Alas, Carphone's insistence that it will not be harmed by the loss of Vodafone as a contract customer in the UK is still not believed by the market. Yesterday the shares lost another 4 per cent, even though neither margins nor footfall have been affected, nor will they be as the Christmas pre-pay handset boom gets into full swing. The shares look as though they have almost certainly been oversold. But Carphone can do nothing about that, other than continue with its strategy and its bold expansion into broadband, where the acquisition of AOL's customer base has turned it into the number three player in the UK behind BT and NTL.
For those of a nervous disposition, this is another reason to shun the stock. But the Dunstone logic looks compelling. After £70m of start-up losses this year, the broadband business is forecast to make between £30m and £40m next year. By then, Carphone expects to have one million subscribers on its own lines rather than leased BT capacity as the pace of local exchange unbundling quickens. That is crucial because for every £9.99 that Carphone takes from a TalkTalk customer on monthly tariff, half of that goes to BT to pay for the leased capacity.
Inertia and apathy remain an issue for Carphone as does the poor customer service its "free" broadband offering suffered from at the beginning. Although it now claims that waiting times for connection are down to five weeks, the anecdotal evidence suggests that some customers are having to wait a great deal longer.
The next important test will be to migrate the 1.5 million subscribers that the AOL deal brings to Carphone on to the network and into the unbundled exchanges. The good news is that they will all be able to keep their e-mail address - another of the factors that has helped BT keep such a large share of the market.

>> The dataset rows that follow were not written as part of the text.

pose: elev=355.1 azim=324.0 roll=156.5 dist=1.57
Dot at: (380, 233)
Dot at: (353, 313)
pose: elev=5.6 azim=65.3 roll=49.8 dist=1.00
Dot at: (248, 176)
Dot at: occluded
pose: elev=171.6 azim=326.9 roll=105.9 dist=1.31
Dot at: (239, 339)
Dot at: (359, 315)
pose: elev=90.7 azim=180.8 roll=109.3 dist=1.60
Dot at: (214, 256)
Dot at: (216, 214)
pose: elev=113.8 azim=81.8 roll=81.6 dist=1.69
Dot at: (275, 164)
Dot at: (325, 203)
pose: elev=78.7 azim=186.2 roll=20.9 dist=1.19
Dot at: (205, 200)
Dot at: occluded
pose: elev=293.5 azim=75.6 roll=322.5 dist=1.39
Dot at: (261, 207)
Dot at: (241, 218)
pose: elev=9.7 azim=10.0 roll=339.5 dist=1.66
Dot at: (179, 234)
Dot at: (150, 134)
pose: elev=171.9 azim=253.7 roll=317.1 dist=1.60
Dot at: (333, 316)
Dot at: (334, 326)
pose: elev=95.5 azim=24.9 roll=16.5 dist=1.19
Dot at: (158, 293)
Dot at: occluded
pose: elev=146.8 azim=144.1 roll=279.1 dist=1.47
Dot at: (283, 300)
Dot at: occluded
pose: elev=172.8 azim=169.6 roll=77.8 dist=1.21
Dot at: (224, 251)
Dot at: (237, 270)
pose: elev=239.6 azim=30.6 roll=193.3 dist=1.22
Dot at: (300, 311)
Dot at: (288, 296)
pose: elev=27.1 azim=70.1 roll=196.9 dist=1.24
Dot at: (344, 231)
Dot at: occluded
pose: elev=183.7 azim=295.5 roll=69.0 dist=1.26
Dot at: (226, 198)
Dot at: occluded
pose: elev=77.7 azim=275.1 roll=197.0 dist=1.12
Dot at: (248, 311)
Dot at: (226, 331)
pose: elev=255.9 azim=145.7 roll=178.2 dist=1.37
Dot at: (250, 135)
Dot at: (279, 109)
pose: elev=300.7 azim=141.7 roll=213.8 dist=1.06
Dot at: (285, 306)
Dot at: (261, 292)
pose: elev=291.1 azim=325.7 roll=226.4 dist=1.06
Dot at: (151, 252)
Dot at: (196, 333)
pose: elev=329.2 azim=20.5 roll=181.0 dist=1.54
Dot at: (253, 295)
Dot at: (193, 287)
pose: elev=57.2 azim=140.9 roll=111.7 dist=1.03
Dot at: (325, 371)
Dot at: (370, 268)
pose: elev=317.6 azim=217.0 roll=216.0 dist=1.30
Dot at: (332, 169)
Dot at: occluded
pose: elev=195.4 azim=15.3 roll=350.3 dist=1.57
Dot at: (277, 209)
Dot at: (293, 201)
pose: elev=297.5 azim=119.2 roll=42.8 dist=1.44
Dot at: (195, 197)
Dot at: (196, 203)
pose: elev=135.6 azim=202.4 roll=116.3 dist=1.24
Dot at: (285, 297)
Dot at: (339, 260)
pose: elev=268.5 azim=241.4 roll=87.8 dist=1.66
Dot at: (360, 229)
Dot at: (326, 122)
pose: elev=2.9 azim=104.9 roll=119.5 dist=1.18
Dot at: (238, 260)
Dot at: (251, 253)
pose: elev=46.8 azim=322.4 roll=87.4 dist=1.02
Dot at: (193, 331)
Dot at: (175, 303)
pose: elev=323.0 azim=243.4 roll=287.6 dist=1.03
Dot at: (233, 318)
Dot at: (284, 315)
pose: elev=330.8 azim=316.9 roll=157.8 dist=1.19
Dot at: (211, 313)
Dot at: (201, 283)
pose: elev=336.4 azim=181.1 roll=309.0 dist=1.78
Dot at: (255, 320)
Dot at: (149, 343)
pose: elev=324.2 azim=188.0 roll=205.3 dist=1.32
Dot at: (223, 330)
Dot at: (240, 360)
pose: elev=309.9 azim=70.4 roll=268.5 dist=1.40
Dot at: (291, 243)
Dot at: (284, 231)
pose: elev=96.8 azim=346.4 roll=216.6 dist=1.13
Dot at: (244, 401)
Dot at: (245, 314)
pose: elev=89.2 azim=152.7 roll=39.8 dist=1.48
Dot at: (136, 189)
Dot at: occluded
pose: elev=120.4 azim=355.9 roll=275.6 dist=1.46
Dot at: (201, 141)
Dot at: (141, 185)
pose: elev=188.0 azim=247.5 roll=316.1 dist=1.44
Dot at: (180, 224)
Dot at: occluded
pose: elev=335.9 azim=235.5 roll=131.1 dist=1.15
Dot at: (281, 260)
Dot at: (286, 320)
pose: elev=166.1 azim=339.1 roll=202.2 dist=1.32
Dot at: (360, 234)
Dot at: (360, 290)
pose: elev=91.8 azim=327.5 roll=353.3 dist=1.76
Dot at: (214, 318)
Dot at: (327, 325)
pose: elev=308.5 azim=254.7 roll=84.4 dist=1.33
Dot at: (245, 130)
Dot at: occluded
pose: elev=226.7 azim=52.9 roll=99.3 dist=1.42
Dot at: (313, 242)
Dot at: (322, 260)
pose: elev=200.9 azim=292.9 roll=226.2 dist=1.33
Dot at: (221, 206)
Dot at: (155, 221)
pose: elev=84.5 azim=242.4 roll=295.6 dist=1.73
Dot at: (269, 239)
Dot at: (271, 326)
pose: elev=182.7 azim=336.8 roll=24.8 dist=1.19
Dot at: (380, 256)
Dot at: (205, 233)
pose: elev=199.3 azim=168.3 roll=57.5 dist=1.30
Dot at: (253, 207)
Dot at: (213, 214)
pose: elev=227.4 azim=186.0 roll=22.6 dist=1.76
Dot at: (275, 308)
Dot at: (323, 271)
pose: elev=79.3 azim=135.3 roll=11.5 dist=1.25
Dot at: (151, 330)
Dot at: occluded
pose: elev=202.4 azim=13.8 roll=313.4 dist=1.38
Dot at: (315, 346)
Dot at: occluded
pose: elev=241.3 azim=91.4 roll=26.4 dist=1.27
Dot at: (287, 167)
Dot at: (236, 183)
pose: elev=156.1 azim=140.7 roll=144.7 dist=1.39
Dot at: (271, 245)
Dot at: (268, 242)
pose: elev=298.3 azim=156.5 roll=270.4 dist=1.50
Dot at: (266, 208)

As Carphone grows and e-mail portability becomes as commonplace as number portability, BT will have little option but to respond, driving down the cost of broadband further. With its early-move advantage, Carphone should not have to worry.
A trial that does Germany no favours
The best entertainment to be had in Dusseldorf this week is not at any theatre or cinema but in the city's central court, where Josef Ackermann is appearing once again and by popular demand in the Mannesmann affair. This courtroom has witnessed the trial of many murderers and no doubt some of those queuing in the cold morning air yesterday for a seat in the public gallery wished a similar punishment on the chief executive of Deutsche Bank.
His crime? As one of the six non-executive directors on the board of Mannesmann when it was bought by Vodafone in 2000, he approved the payment of nearly €60m in golden handshakes to departing executives.
Mr Ackermann and his fellow defendants have already been tried once and acquitted but Germany's Federal Court of Justice decided to order a retrial on the novel grounds that they had failed to prove their innocence.
The initial prosecution was a show trial motivated by a desire for political revenge on a board which had failed to keep Mannesmann in German hands. This second trial is a plain embarrassment. The justification for the payments can be argued about until hell freezes over but the fact is they were approved by Mannesmann shareholders and came out of the pocket ultimately of Vodafone shareholders. Large though they undoubtedly were, they reflected the huge increase in value Mannesmann's chief executive Klaus Esser succeeded in wringing out of his opposite number Sir Chris Gent on behalf of all those German pension funds. Sir Chris was awarded a £10m success fee simply for pulling off the £100bn takeover - with hindsight a criminal price to have paid. His punishment was to be slapped over the wrist by the corporate governance police, not the prospect of ten years in jail.
With luck, Ackermann and his fellow cast members will strike an out-of-court settlement and pay their dues, bringing this tawdry episode to a close and allowing them, and Germany, to move on.